Die europäische Mythos von der „orientalischen Despotie“ entstand in der Zeit der Aufklärung:

The fantasy of Oriental despotism seems to be ruled by the maximum distance in relation to our European reality, yet at the same time strangely close. It is geographically far removed, and its features, as different as possible from those of our own society, seem to be permeated with an uncanny quality (…)
Those features are remarkably obstinate and inflexible through a great number of discourses and over a considerable span of time: subjects who abase themselves before a despot, the sole possessor of all political power; their total compliance with the despot’s whimsical will a their utter deindividualization (…) a political order which functions without any attempt at legitimacy, without the regard for the will or welfare of the people (…) the unfathomable structure of the despot’s court, with the seraglio at its centre, displaying a highly codified hierarchy of viziers, janissaries, mutes, dwarves, eunuchs, and countless despot’s wives; and last but not least, the immense sexual lust, the supposed boundless jouissance at the core of this institution, the despot’s endless copulation with an endless number of women. This world seems to be politically insane, rationally untenable, economically catastrophic, morally outrageous, monstrous in any human terms presenting an image of infamy and degradation, the very negative of our own society.
(…)
To be sure, it is obvious that this fantasy, elaborated down to the smallest detail, does not correspond to any Asian reality. It is easy to expose the unreliability of sources, the use of highly dubious hearsay, the blatant partiality and prejudice of the authors, their meticulous reports on things which they, by their own account could not possibly have witnessed (…)

Grosrichard

Mit der Warnung vor dem drohenden Despotismus konnten die verschiedenen politischen Strömungen ihre jeweiligen Gegner diffamieren:

The despotic fantasy served as an ideological weapon at the time of the Enlightenment, a handy weapon to strike the opponent, a warning and a constant inner peril. The rising bourgeoisie could denounce the proponents of the old order as riddled with the despotic disease, bearers of an irrational privilege and perpetuators of slavery. The aristocracy could present democratic demands as an extension of despotic levelling, soulless deindividualization, loss of rank and distinction.
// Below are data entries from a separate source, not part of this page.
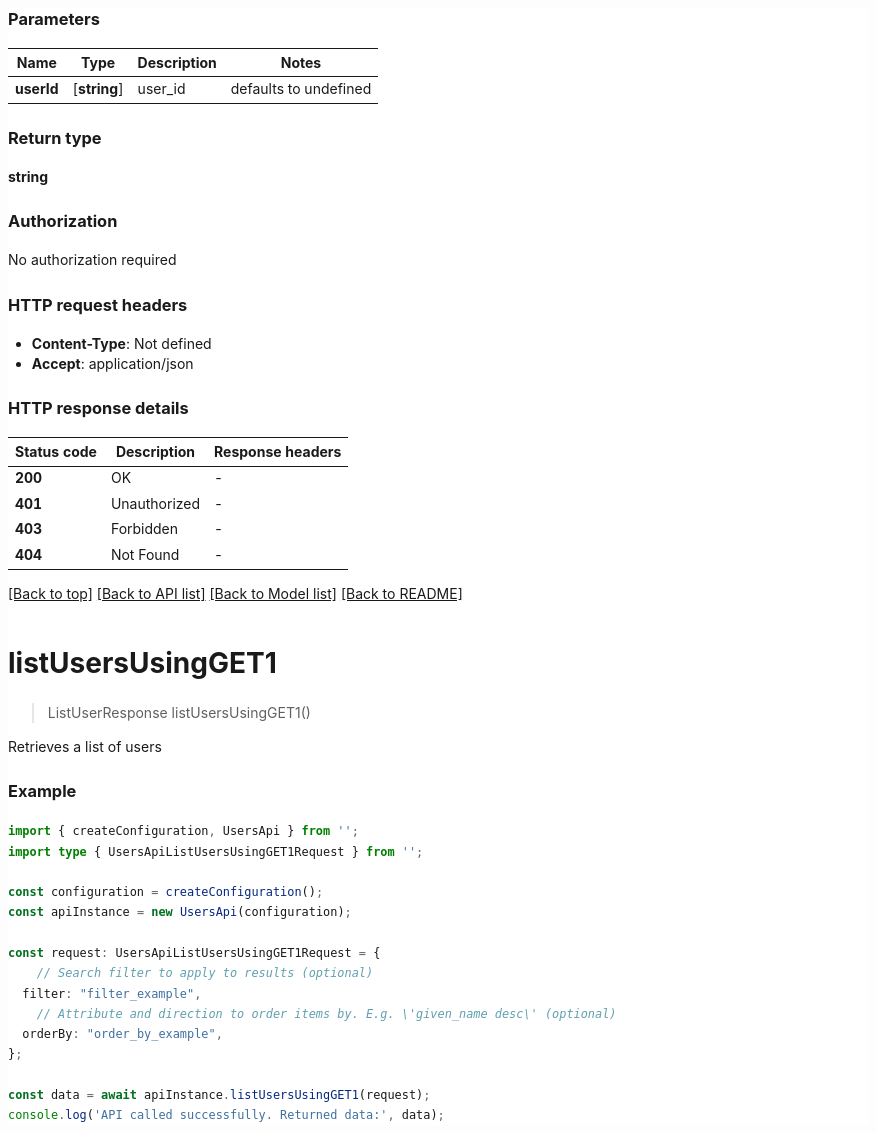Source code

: 
### Parameters

Name | Type | Description  | Notes
------------- | ------------- | ------------- | -------------
 **userId** | [**string**] | user_id | defaults to undefined


### Return type

**string**

### Authorization

No authorization required

### HTTP request headers

 - **Content-Type**: Not defined
 - **Accept**: application/json


### HTTP response details
| Status code | Description | Response headers |
|-------------|-------------|------------------|
**200** | OK |  -  |
**401** | Unauthorized |  -  |
**403** | Forbidden |  -  |
**404** | Not Found |  -  |

[[Back to top]](#) [[Back to API list]](README.md#documentation-for-api-endpoints) [[Back to Model list]](README.md#documentation-for-models) [[Back to README]](README.md)

# **listUsersUsingGET1**
> ListUserResponse listUsersUsingGET1()

Retrieves a list of users

### Example


```typescript
import { createConfiguration, UsersApi } from '';
import type { UsersApiListUsersUsingGET1Request } from '';

const configuration = createConfiguration();
const apiInstance = new UsersApi(configuration);

const request: UsersApiListUsersUsingGET1Request = {
    // Search filter to apply to results (optional)
  filter: "filter_example",
    // Attribute and direction to order items by. E.g. \'given_name desc\' (optional)
  orderBy: "order_by_example",
};

const data = await apiInstance.listUsersUsingGET1(request);
console.log('API called successfully. Returned data:', data);
```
Auch heute noch erfreut sich dieses Konzept großer Beliebtheit und ist keineswegs verschwunden:

One may think that the fantasy of despotism, displayed in such a bare and naive form at the time of the Enlightenment, at the dawn of our fundamental social and subjective structures, is obsolete today, in so far as we have access to better information which restrains and curbs the fantasy. This is obviously not so. New impersonations easily spring up, from the more extreme cases of the Chinese Cultural Revolution, Gaddafi’s Libya and Khomeini’s Iran to the general persistent depiction of the Arabs, ‚Muslim fundamentalism‘, the bizarre habits of the Japanese, and so on, the still unfathomable Oriental Other.

Aus: Mladen Dolar Introduction to: The Sultan’s Court. European Fantasies of the East (Alain Grosrichard).